Extracted page text data:

[Start of Attachment]

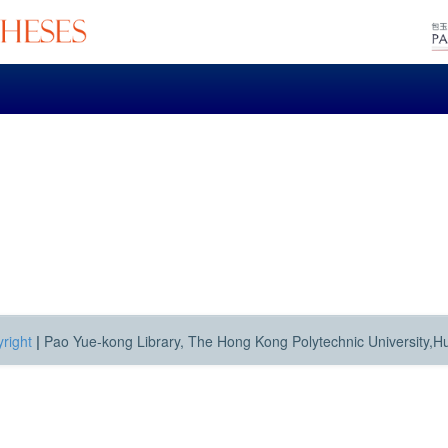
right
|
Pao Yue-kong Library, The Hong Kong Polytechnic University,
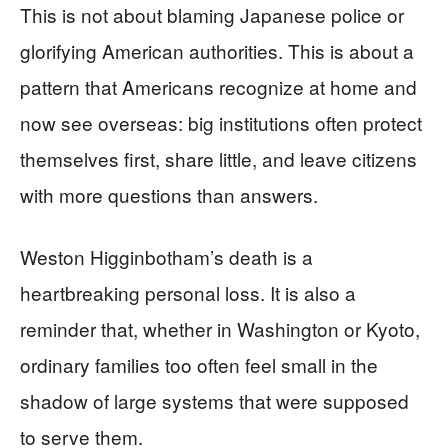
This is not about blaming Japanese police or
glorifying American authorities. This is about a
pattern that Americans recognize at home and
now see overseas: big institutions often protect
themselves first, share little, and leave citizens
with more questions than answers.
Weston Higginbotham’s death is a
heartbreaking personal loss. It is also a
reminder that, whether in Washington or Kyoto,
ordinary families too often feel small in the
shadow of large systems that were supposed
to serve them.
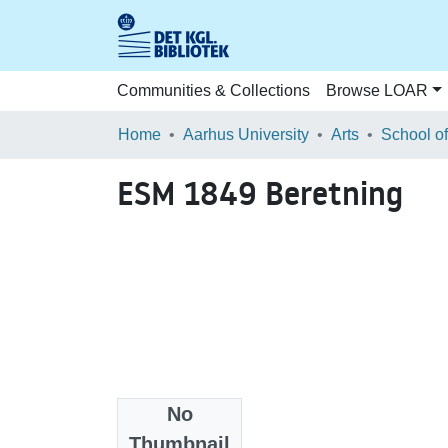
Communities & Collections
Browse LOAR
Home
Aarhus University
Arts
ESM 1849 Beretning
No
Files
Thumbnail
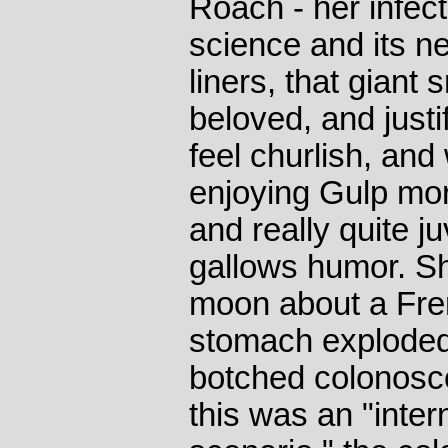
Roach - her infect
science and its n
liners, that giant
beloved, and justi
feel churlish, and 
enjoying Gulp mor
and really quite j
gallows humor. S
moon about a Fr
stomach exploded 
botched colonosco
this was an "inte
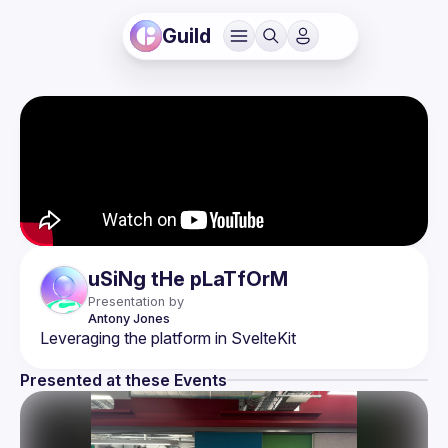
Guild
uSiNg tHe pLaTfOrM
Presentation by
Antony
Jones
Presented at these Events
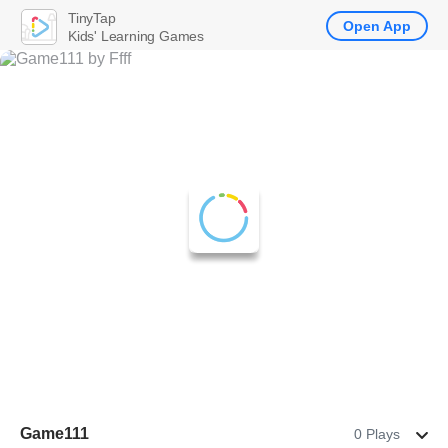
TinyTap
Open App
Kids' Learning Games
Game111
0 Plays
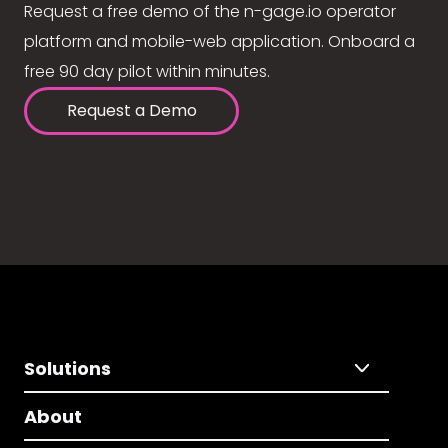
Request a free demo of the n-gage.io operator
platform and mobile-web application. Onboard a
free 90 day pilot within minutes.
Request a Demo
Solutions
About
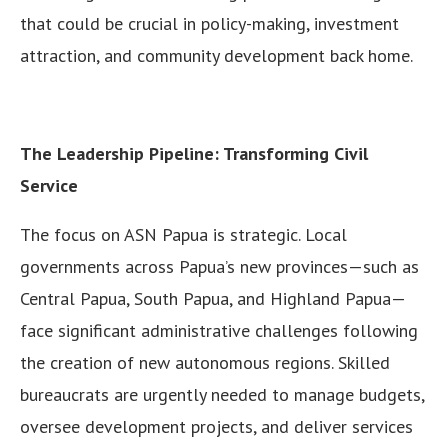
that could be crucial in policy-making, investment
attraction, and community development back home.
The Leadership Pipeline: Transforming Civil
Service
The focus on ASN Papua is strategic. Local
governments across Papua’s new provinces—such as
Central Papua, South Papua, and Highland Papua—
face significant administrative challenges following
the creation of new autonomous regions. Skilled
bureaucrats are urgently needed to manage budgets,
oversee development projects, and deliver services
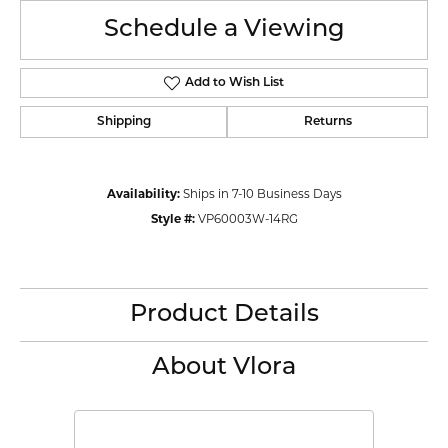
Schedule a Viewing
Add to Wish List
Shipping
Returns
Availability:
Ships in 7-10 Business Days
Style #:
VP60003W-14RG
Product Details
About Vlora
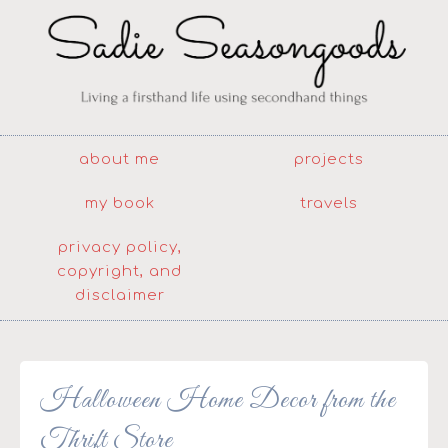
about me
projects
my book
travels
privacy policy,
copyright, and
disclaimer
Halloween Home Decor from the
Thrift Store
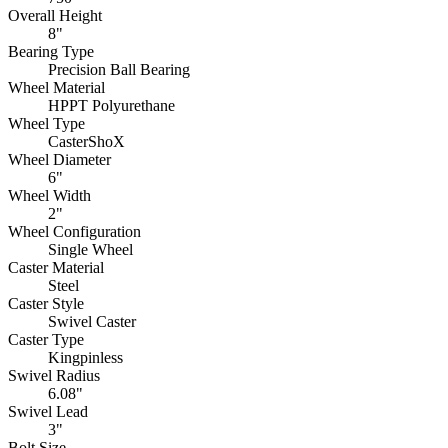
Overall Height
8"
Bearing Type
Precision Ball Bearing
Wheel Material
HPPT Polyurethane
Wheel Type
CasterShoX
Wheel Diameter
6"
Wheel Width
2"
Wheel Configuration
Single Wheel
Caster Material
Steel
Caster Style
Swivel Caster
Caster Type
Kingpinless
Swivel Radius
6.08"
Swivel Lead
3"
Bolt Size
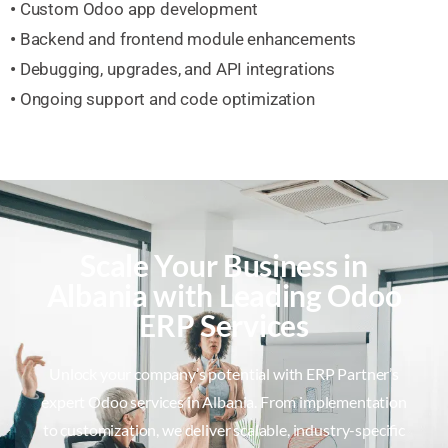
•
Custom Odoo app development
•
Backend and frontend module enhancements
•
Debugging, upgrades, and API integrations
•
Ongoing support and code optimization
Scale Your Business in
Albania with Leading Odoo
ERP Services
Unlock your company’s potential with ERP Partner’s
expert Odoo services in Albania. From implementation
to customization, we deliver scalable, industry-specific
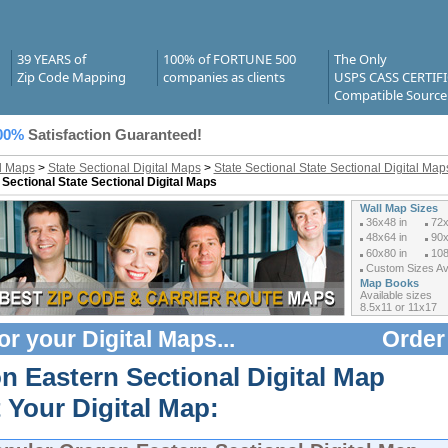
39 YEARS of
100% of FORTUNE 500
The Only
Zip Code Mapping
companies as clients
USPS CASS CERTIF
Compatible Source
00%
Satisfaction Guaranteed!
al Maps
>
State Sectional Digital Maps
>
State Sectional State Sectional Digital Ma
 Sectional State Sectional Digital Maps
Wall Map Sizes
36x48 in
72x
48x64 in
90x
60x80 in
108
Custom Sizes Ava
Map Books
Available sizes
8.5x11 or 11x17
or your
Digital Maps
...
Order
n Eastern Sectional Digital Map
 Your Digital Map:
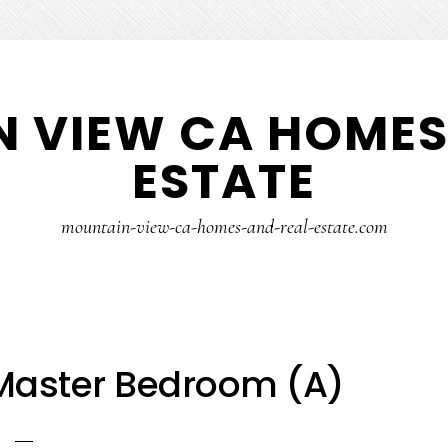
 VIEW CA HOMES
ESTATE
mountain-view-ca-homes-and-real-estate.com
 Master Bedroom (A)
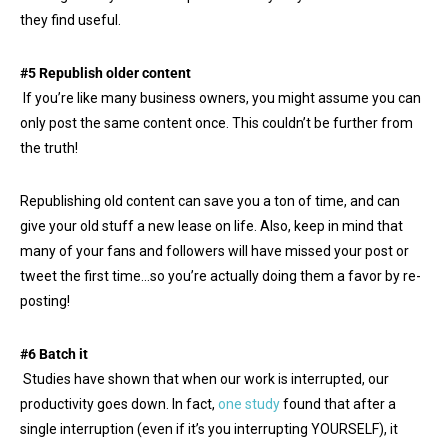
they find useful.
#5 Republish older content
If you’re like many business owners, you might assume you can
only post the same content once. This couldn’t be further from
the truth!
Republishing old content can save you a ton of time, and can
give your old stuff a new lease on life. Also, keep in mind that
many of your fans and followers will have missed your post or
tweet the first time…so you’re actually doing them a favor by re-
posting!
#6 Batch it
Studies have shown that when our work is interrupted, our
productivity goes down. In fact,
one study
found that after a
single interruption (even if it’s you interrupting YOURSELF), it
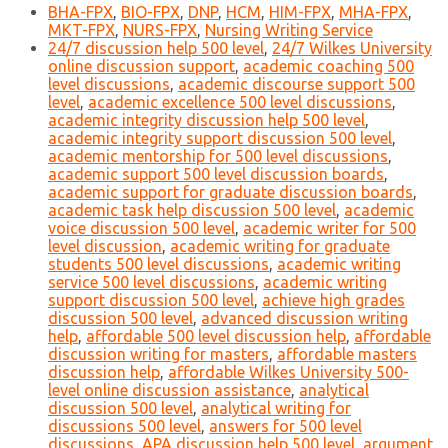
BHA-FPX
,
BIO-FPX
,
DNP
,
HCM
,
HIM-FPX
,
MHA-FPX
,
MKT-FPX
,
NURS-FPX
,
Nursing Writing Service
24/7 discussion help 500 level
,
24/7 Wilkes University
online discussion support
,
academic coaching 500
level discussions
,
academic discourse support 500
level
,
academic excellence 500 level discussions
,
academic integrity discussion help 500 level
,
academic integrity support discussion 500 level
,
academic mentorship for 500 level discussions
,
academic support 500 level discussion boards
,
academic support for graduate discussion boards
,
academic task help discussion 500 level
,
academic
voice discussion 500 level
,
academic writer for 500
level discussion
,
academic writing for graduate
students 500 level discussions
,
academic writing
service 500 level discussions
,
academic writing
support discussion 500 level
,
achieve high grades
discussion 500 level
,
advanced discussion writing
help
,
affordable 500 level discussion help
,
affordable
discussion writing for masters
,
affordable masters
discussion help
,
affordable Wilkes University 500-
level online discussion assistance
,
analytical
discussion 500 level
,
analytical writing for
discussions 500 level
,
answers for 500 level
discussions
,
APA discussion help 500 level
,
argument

[End of Attachment]

_WHAT TO PRODUCE_
Rewrite the records as a JSON list of strings, from the start of the records through the line containing "to serve them.", one string per line, with blank lines omitted. Leave the pictures out of the list.

_COMPLETED EXERCISE_
[
  "right",
  "|",
  "Pao Yue-kong Library, The Hong Kong Polytechnic University,",
  "This is not about blaming Japanese police or",
  "glorifying American authorities. This is about a",
  "pattern that Americans recognize at home and",
  "now see overseas: big institutions often protect",
  "themselves first, share little, and leave citizens",
  "with more questions than answers.",
  "Weston Higginbotham’s death is a",
  "heartbreaking personal loss. It is also a",
  "reminder that, whether in Washington or Kyoto,",
  "ordinary families too often feel small in the",
  "shadow of large systems that were supposed",
  "to serve them."
]